___ Document section ___
The HMIs have extensive graphic capabilities, providing the ability to display pictures of the machine and of the sub-panels to assist maintenance personnel with troubleshooting.

“The Productivity3000 is one of the fastest processors I have ever programmed,” notes Phil McCall, a Memco control system designer. “With the entire line programmed and running, the scan time of the processor and all I/O is 0.6 milliseconds (ms). This makes the machine very responsive to the operator. On this application, we used approximately 5 percent of the system resources. I have no doubt that this system could run multiple lines or even an entire plant, with performance exceeding other PLCs, and at lower cost to boot.”

The Productivity3000, C-more HMIs and motor drives are very straightforward to set up and program. Tag names from the controller program can be imported into the HMI programming software, saving time. The analog cards have displays that show the status of each channel and its configuration, so technicians don’t need a meter to perform checks.

The HMIs have the capability for remote viewing, or even full remote control from a standard Web browser. They also have multi-language support—so the names and words on the screen can be changed to one of nine languages at the push of a button—including character or script-based languages such as Chinese, Japanese and Arabic.

These capabilities proved valuable in meeting Casa Herrera’s requirements. “We wanted a control system that had a cutting-edge, intuitive diagnostic system, got around language barriers and was able to implement remote servicing capabilities over the Internet,” Meade relates. Because virtually all control system information is stored in the controller’s central processing unit (CPU), Memco was able to develop a troubleshooting system that was very elaborate. It makes use of high-resolution photographs of the machine with associated graphics that can clearly identify problem areas when faults occur.

The troubleshooting system usually enables quick repair to be performed by a mid-level maintenance person. But if the problem cannot be solved quickly on site, the Productivity3000 and the HMIs feature full remote access. With this feature, every I/O module, motor drive and sub-component connected to any of the communication ports can be accessed through the Ethernet data port—either locally or remotely through a standard Internet connection.

As a result, Casa Herrera can remotely view every motor drive parameter as well as every status register. The same goes for every rack, power supply and I/O module. The HMI screens also allow live, real-time remote viewing and control so the screen faults can be seen from anywhere. For detailed off-line analysis, the data logs, fault logs and event logs stored on a local USB memory stick can be viewed and downloaded using FTP.

“Since the commissioning of the first Productivity3000 tortilla line for True Foods, in Melbourne, Australia, we have gone online from California to monitor the control system in real time,” says Meade. “We have added customer-specific changes to the program, and we’ve tuned motor drive parameters. We also added new screen buttons and data trending features to the HMI, all in a matter of minutes.”

Future perfect

Casa Herrera sells many variants of this tortilla line: bigger, smaller, single line and double line. To accommodate these various types of lines, Memco devised a scheme by which the operating logic in each type of machine on the line is in a separate file. These files are called to action upon the system recognizing various control system components connected to the Productvity3000 via the Ethernet network.

The controller has the ability to ignore a completely disconnected rack or motor drive, and not fault the system. This means that end-users have the entire software program already loaded for any future possible expansion. All they need to do is power the equipment and plug it into the network.

This also means that Casa Herrera only needs to maintain one program for all tortilla lines sold with the Automation Direct control system. “We are currently working on control system additions to integrate machine vision and robotic handling to the product line. This will allow us to provide our customers with a complete turnkey manufacturing solution,” Meade concludes.
___ Dataset excerpts ___
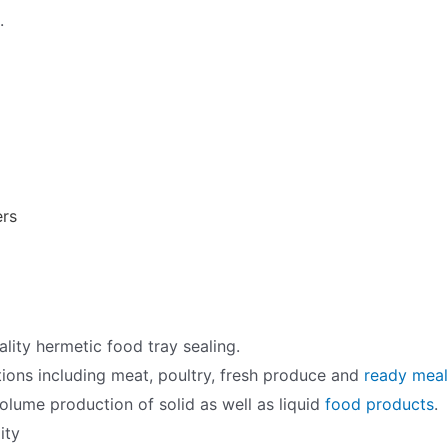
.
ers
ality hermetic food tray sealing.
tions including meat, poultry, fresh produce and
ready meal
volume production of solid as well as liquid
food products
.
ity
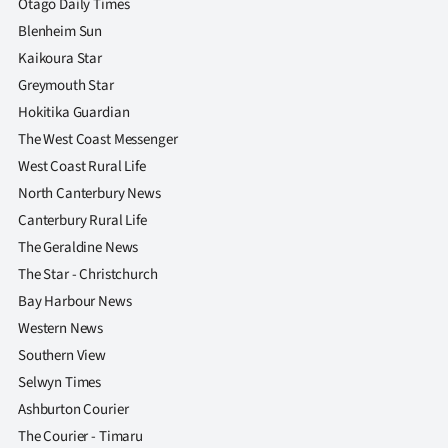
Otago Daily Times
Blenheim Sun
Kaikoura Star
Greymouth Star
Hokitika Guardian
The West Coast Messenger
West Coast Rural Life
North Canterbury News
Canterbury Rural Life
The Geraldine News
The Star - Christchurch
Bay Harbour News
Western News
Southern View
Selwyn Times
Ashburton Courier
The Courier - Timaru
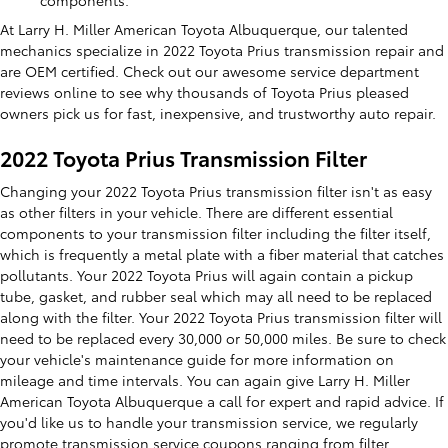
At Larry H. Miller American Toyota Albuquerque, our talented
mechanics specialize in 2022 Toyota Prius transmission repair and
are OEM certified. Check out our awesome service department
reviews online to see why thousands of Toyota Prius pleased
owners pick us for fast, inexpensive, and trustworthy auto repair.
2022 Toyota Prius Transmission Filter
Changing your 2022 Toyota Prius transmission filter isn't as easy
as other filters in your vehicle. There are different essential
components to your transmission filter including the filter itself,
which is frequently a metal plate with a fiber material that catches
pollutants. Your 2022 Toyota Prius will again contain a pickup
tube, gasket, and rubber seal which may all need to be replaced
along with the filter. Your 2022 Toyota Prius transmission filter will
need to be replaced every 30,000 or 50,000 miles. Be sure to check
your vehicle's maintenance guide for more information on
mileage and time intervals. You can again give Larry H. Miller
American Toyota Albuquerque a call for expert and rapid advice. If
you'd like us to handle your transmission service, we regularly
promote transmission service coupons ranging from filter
___
___ Dataset excerpts ___
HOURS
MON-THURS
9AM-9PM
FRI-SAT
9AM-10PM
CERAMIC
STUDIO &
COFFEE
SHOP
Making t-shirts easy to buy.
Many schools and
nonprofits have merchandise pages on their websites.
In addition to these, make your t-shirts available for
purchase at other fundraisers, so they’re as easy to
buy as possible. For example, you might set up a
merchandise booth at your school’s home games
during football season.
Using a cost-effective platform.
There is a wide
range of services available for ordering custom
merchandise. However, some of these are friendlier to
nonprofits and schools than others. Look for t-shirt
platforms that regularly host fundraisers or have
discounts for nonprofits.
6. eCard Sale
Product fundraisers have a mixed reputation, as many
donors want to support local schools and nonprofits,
___
___ Dataset excerpts ___
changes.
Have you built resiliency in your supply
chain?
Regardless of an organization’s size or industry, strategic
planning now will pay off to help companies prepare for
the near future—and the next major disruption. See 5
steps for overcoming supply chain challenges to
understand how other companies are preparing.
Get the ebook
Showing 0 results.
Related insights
___
__What is required__:
Please write out the tortilla line control system text word for word, starting with "The HMIs have extensive" and going on through "personnel with troubleshooting.".

__Task response__:
The HMIs have extensive graphic capabilities, providing the ability to display pictures of the machine and of the sub-panels to assist maintenance personnel with troubleshooting.